Spanish steel producer Acerinox is optimistic about its Q2 earnings based on current, positive performance within the stainless-steel consumer markets and its status of inventories.
The company noted its order books grew by 80pc in Q1 2021 compared to Q1 2020 and are up 40pc from two years ago, on progressively improved activity since the end of 2020. Healthy order volumes are evident in the alloys sector, indicating strong performance. Recovery is likely to occur from June for Acerinox subsidiary VDM Metals, which was purchased in 2020.
In light of improved market environments, the company anticipates its second-quarter EBITDA to surpass Q1 levels. Results from Q1 2021 show an upturn in activity from November-December 2020 and beyond with rising output, increased margins, strong cash generation, and cost management reform that quickly adjusted with demand.

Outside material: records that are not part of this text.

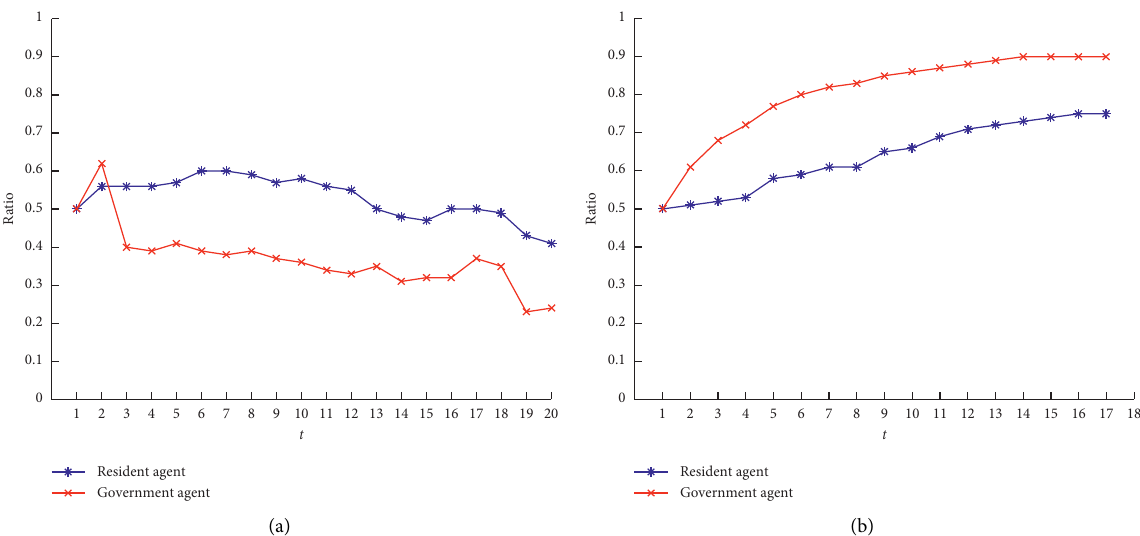
Figure 9: Evolution with binary choice of analysing disaster. (a) Regardless of analysing disaster. (b) Disaster analysis matters.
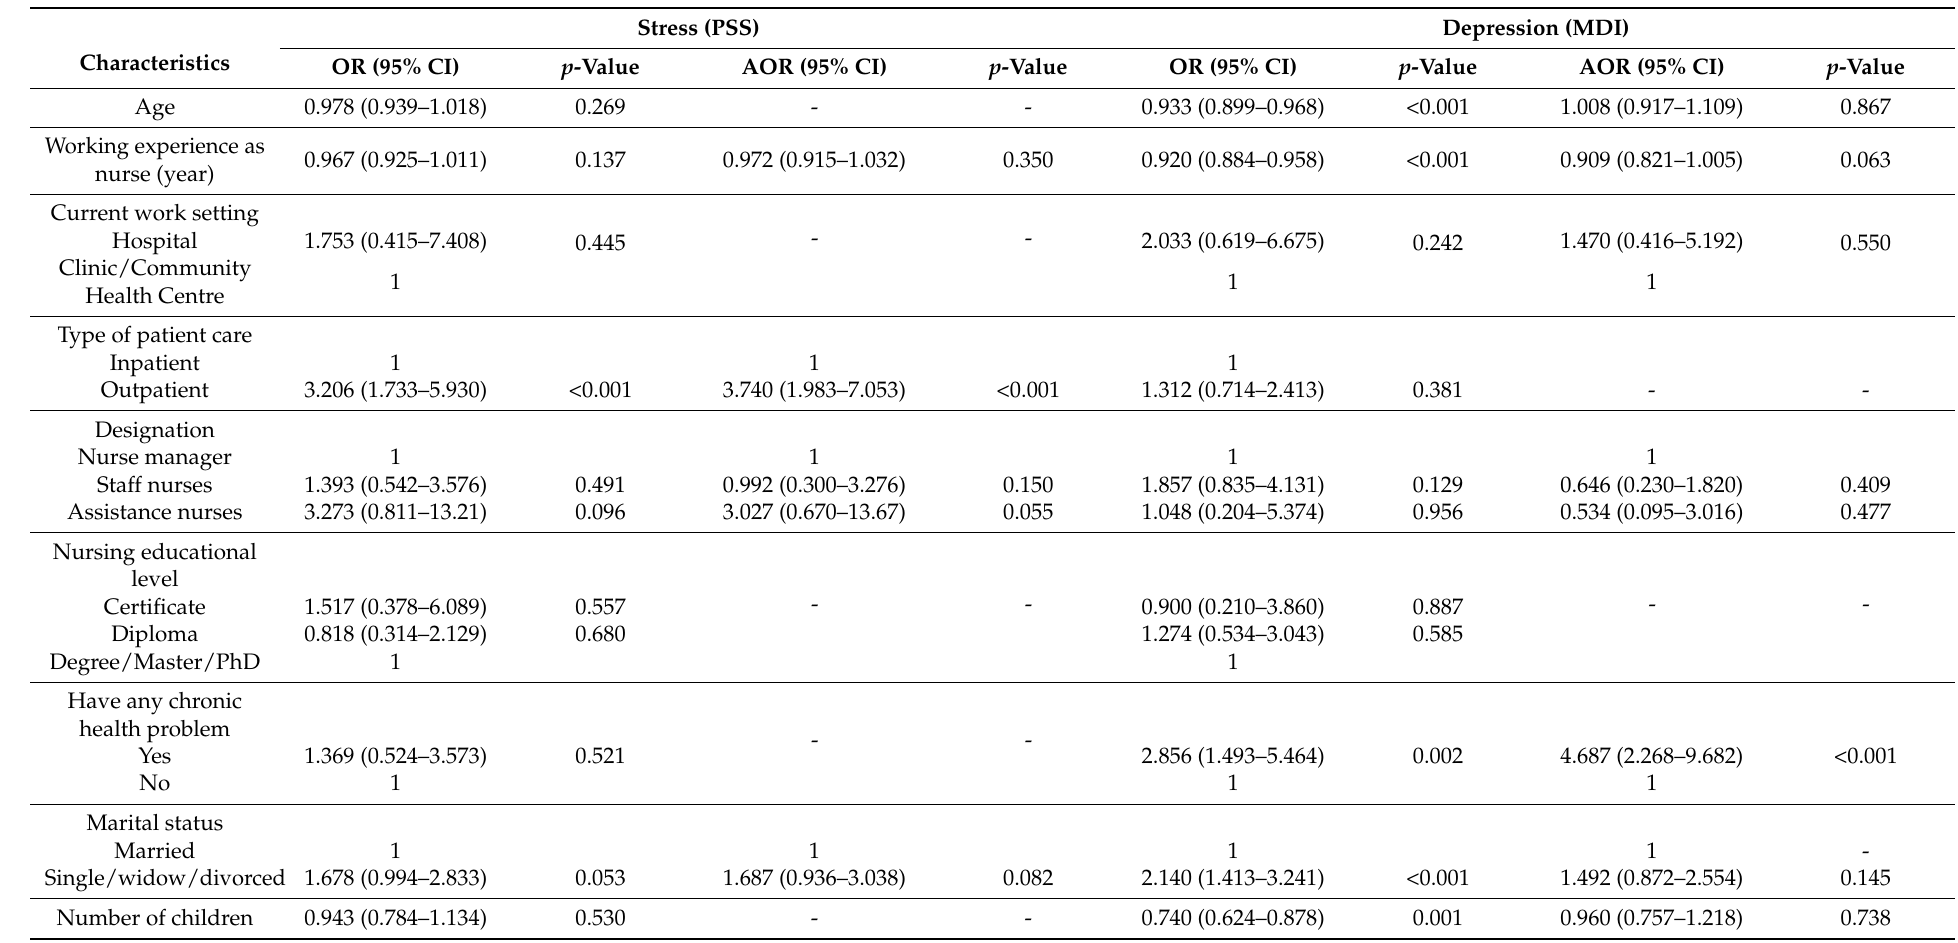
Table 5. Univariate and multivariate logistic regression on perceived stress and depression (N =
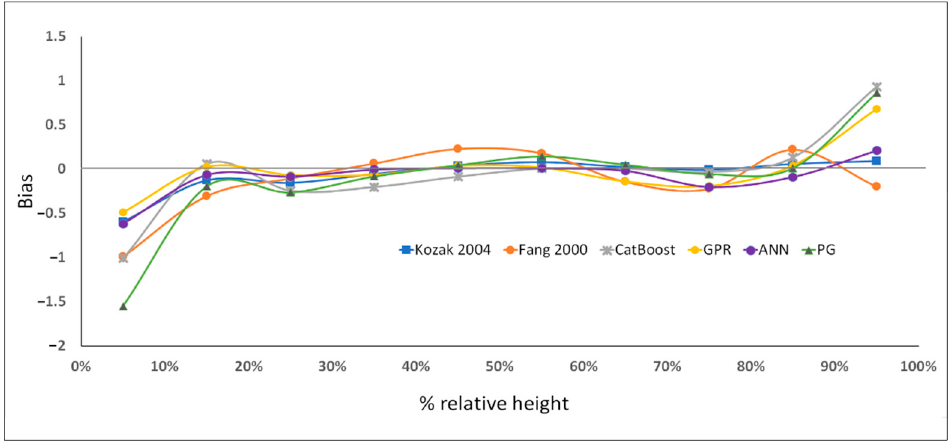
Figure 5. Tendency of bias for 10% relative heights intervals along the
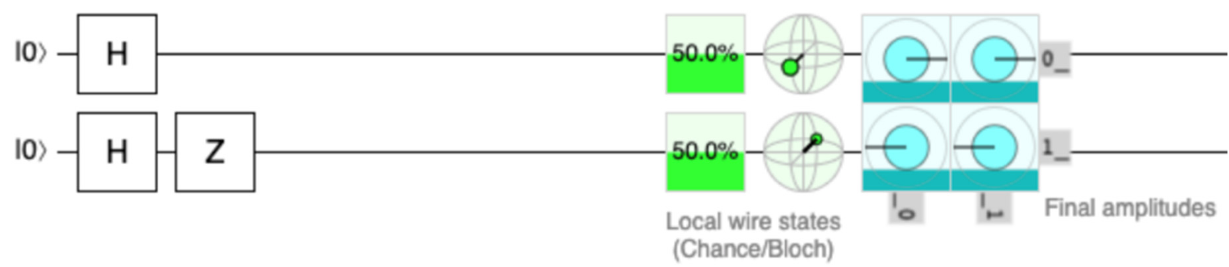
Figure 1. Two qubits in superposition and the second with a relative phase of 180° (image obtained using the https://algassert.com tool, accessed on 23 June 2021).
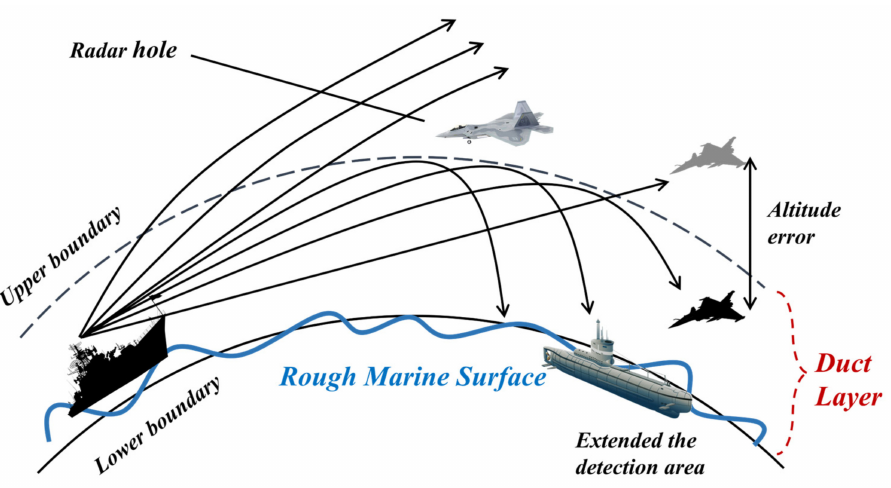
Figure 1. Main effects of a marine TD on radar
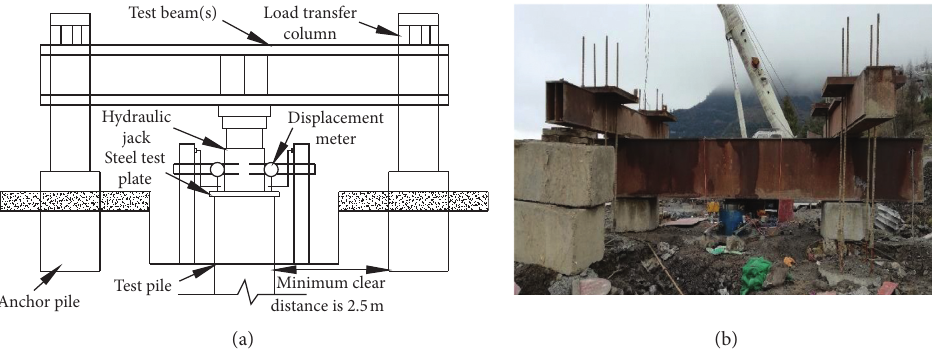
Figure 7: Schematic diagram and field photo of static load test. (a) Schematic diagram. (b) Photograph.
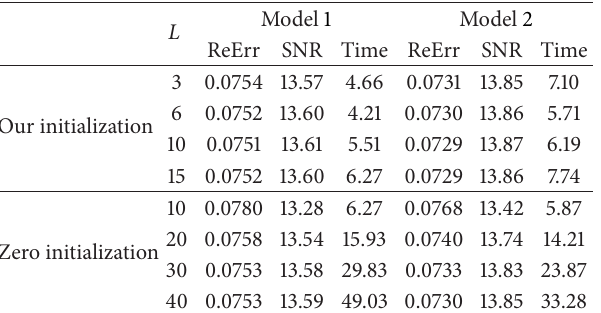
Table 2: Summarized results of the proposed models for different values of 𝐿 with our initialization and zero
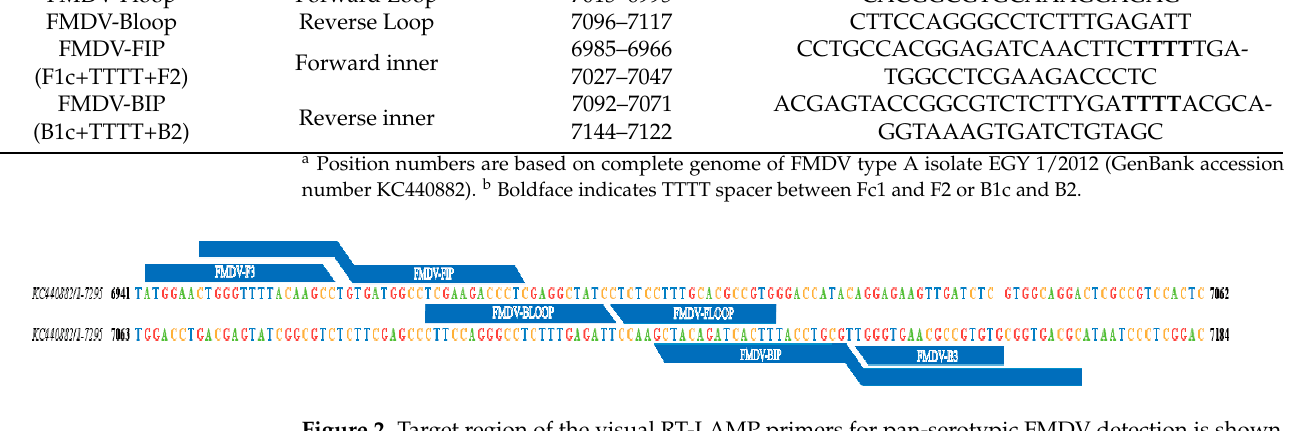
Table 2. The primer sequences for the visual RT ‐ LAMP for pan ‐ serotypic FMDV detection.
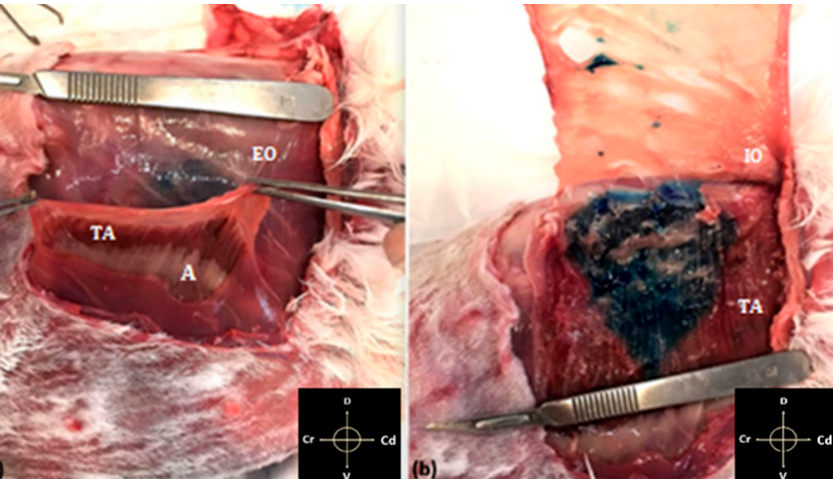
Figure 6. ( a ) Removal of the external and internal oblique muscles. It is possible to observe the aponeurotic fascia (A) of the underlying rectus abdominis and ventral portion of the transverse abdominis muscles (TA); ( b ) complete dissection of the internal (IO) and external oblique (EO) muscles. It is possible to observe the characteristic orientation of the muscle fibres of the transversus of the abdomen. The methylene blue has been correctly inoculated, and the stained muscle tissue is visible. Arrows indicate cranial (Cr), caudal (Cd), dorsal (D) and ventral (V) directions respectively. Table 1. Height and length (mean ± SD) of all hemiabdomens (H abdomen , L abdomen ) and of stained area (DV spread ; CC spread ) in millimetres (mm). The percentage of height (H methyl , %) and length (L methyl , %) of the stained area and the overall area of the spread (Area stained, mm 2 ) were also calculated and reported in the table.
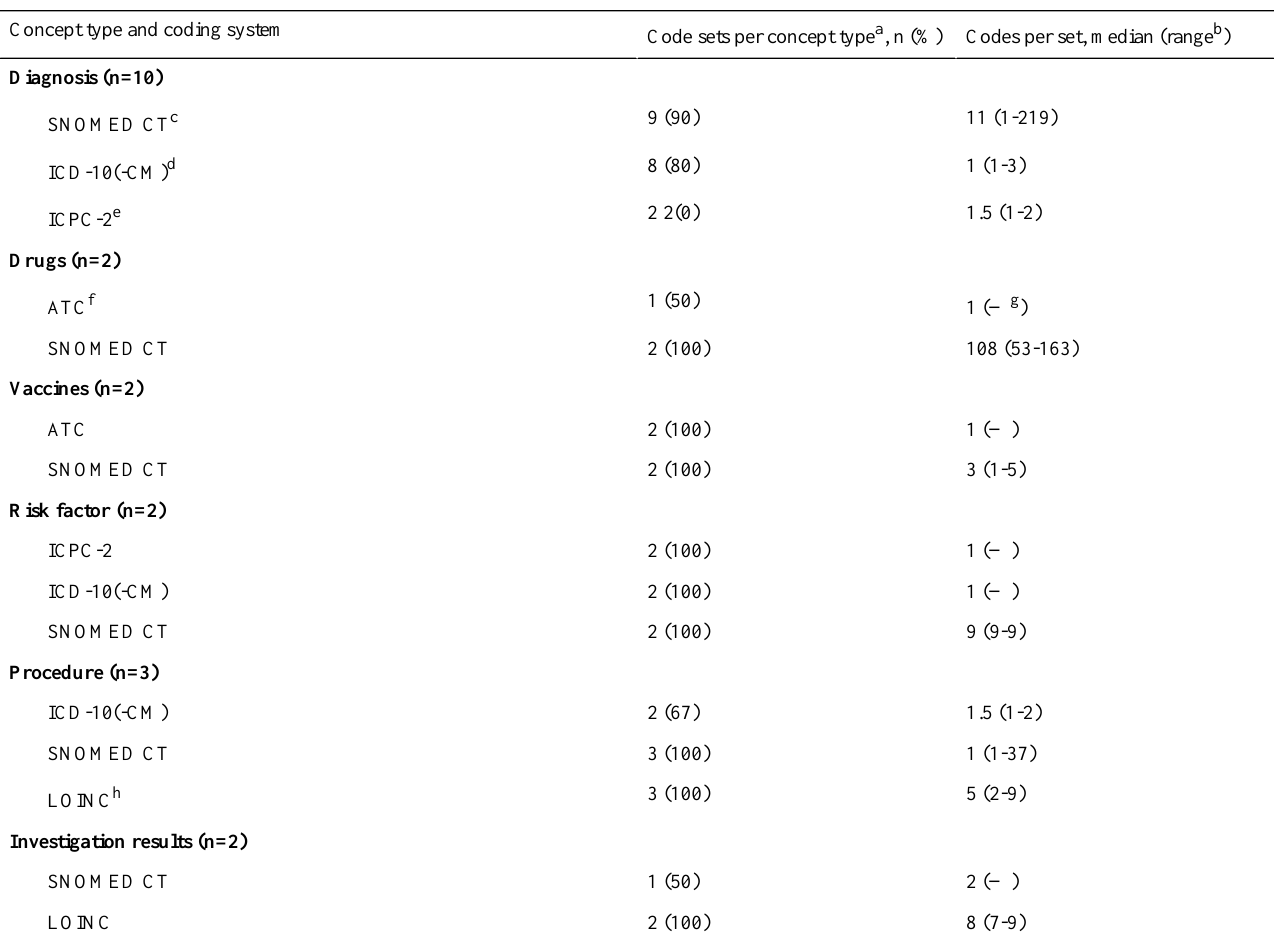
Table 2. Code sets identified from 3 preventive care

The steelmaker recorded a 12pc increase in consolidated melt shop production totaling 668,454mt in Q1 2021 compared to 599,843mt in Q1 2020. The company’s stainless division melt shop output rose by 9pc to 650,000mt in Q1 2021 against 599,000 in Q1 2020.
Acerinox’s cold-rolling production remained flat at 394,000mt in Q1 2021 compared to 393,000mt in Q1 2020 while output for hot-rolling long products rose by 11pc to 63,000mt compared to 57,000mt in the same period.
The Spanish steelmaker recorded a 24pc increase in net sales to €1.44bn ($1.75bn) in Q1 2021 compared to €1.16bn in Q1 2020. The company’s net profit surged by 177pc to €78mn against €28mn in the same period and EBITDA rose by 90pc to €161mn from €85mn.